I am a full time GIS Programmer for St Louis County Police (Missouri).
The number one thing I work on are emergency management plans. Flood models, evacuation plans, security plans, critical infrastructure maps, sensitive populations, risk analysis maps (hazards overlayed with critical infrastructure and sensitive populations). My biggest project to date was laying out the new outdoor warning siren system (which saved us about $2.4M over the old system design). Response is a big part of my job when we have disasters, especially damage assessment and impact zone mapping, but disasters are rare for most areas (not for us).
Next after that is maintaining and most importantly automated error checking 911 related databases (MSAG, ALI, etc.) This includes maintaining mapping layers for the computer aided dispatch system. The spatial database and spatial database replications parts get pretty complex. Error checking has resulted in building some massive FME workbenches, especially for ESN/MSAG.
Next is crime reporting, namely incorporating geocoding with crime reporting so that I can prepare incident maps for the public and politicians. Heat maps actually are not that popular, but are used. I also collaborate with geospatial researchers to generate research datasets and do more detailed analysis (like getis ord gi* and scan statistics).
I also regularly assist with professional responsibility (internal affairs) to analysis AVL data to respond to citizen complaints.
I also regularly aid the planning and analysis units who are developing beat plans.
I occasionally do oblique and aerial photos for tactical unit planning. I do not do anything with high resolution surveillance, since that is a 4th amendment violation without a warrant and I cannot see anything obtained with a warrant. I am just starting to work on live aerial imagery from helicopters and mapping for those systems.
Police officers really like the idea of being able to map leads, e.g. parolees, suspect vehicles, etc. in the area of a crime. But, there are some significant privacy and 4th amendment issues involved in allowing officers in the field to do that kind of mapping. Even for someone trained in spatial analysis, there are a lot of assumptions that create analytic pitfalls where you will accidentally make someone a suspect who has no connection to the crime.
Mobile mapping is not a very big area. Quite simply, almost no one has phase ii/next gen 911 implemented yet. When they do, all you really do is use the same basemaps as dispatch with one more record.

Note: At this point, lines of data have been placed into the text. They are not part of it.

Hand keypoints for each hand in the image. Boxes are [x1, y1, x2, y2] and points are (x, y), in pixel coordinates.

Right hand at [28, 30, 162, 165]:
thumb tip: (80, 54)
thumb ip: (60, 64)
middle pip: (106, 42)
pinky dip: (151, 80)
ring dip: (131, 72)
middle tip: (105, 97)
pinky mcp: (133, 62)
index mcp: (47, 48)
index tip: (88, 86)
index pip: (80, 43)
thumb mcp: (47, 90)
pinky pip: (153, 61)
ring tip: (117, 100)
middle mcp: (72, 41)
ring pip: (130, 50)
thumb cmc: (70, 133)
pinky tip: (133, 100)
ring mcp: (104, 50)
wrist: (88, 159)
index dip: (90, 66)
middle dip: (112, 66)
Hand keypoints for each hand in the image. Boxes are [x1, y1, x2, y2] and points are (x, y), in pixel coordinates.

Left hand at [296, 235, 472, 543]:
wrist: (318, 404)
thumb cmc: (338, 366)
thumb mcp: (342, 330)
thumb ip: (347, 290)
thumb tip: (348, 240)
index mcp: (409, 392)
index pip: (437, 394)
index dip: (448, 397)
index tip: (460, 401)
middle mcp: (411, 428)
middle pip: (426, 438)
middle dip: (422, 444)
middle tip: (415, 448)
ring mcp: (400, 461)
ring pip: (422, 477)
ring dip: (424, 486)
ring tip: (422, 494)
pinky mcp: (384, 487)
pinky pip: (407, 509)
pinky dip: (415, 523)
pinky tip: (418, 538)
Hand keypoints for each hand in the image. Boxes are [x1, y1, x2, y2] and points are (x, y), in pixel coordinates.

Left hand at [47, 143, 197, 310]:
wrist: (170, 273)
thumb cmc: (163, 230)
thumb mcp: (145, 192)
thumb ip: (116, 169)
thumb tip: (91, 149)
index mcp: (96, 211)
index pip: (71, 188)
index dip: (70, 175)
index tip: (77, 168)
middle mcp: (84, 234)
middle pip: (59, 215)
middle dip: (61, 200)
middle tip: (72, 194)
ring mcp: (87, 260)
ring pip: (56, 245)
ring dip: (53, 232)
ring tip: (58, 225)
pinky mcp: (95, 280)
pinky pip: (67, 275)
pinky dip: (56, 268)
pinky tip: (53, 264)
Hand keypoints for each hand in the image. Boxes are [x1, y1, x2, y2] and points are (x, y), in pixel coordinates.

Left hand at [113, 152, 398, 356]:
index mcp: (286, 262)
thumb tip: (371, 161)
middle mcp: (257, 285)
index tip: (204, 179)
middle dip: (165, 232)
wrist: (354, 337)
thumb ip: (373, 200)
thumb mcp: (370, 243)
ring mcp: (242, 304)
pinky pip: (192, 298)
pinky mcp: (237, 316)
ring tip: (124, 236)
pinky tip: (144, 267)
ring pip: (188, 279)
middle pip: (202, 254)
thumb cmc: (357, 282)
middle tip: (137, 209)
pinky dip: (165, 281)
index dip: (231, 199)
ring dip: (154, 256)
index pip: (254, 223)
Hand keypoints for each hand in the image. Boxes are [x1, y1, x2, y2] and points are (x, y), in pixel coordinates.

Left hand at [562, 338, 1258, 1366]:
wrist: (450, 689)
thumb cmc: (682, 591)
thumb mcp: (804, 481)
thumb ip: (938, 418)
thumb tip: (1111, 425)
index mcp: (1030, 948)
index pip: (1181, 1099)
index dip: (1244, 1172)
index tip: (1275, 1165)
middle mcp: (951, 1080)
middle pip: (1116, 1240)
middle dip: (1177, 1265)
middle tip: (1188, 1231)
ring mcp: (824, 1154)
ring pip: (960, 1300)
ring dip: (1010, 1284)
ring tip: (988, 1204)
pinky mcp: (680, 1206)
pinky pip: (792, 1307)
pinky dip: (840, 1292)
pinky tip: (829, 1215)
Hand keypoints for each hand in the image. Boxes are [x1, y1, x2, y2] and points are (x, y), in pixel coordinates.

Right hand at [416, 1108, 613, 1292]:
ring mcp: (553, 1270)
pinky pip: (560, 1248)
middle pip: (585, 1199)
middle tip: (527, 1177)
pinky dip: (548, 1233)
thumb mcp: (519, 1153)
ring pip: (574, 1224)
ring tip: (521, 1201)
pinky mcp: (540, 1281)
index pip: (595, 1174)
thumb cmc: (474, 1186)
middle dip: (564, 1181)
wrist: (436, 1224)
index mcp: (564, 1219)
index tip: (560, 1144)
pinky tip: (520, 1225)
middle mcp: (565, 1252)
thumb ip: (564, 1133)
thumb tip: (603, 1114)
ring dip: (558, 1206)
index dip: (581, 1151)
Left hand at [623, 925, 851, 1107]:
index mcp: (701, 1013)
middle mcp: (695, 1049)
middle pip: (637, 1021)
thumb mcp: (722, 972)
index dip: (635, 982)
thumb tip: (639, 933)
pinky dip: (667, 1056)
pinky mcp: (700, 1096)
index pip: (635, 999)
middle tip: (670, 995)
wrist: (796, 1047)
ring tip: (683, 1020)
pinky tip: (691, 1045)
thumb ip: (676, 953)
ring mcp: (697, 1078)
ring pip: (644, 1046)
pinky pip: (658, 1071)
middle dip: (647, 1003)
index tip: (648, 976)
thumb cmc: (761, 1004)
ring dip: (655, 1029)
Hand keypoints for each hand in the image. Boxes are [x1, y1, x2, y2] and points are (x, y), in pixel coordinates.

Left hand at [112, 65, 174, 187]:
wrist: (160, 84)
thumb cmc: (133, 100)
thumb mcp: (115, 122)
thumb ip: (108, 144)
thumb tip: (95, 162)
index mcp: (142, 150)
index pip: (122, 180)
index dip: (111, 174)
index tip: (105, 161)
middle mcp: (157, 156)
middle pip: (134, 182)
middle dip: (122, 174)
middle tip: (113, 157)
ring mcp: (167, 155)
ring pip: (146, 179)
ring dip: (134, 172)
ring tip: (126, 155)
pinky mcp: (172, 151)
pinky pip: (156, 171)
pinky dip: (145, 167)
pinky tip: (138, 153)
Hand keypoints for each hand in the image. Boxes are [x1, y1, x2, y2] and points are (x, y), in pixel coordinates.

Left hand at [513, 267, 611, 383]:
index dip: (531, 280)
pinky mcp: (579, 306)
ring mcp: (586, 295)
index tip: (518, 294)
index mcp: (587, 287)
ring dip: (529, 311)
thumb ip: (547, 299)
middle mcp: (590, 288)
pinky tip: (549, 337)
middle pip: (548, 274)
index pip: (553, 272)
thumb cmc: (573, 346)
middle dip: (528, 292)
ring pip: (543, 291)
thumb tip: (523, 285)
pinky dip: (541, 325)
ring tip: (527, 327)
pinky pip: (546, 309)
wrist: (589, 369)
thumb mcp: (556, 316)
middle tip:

This is different from in-car situational awareness. That is very popular, but almost always done with 3rd party applications (due to the dispatch interfaces involved). Still, there is a large amount of spatial data management behind situational awareness too.
So, if I were to pick topics in order, I would say emergency management, 911/computer aided dispatch, command situational awareness/common operating picture, beat plans, public crime mapping, internal crime mapping, in-car situational awareness, and unit support (e.g. tactical planning, professional responsibility, etc).
I would also highly recommend contacting Ryan Lanclos, Jennifer Shottke, John Beck, or Tom Patterson with ESRI for more ideas. I have worked with all of these people previously and highly recommend them.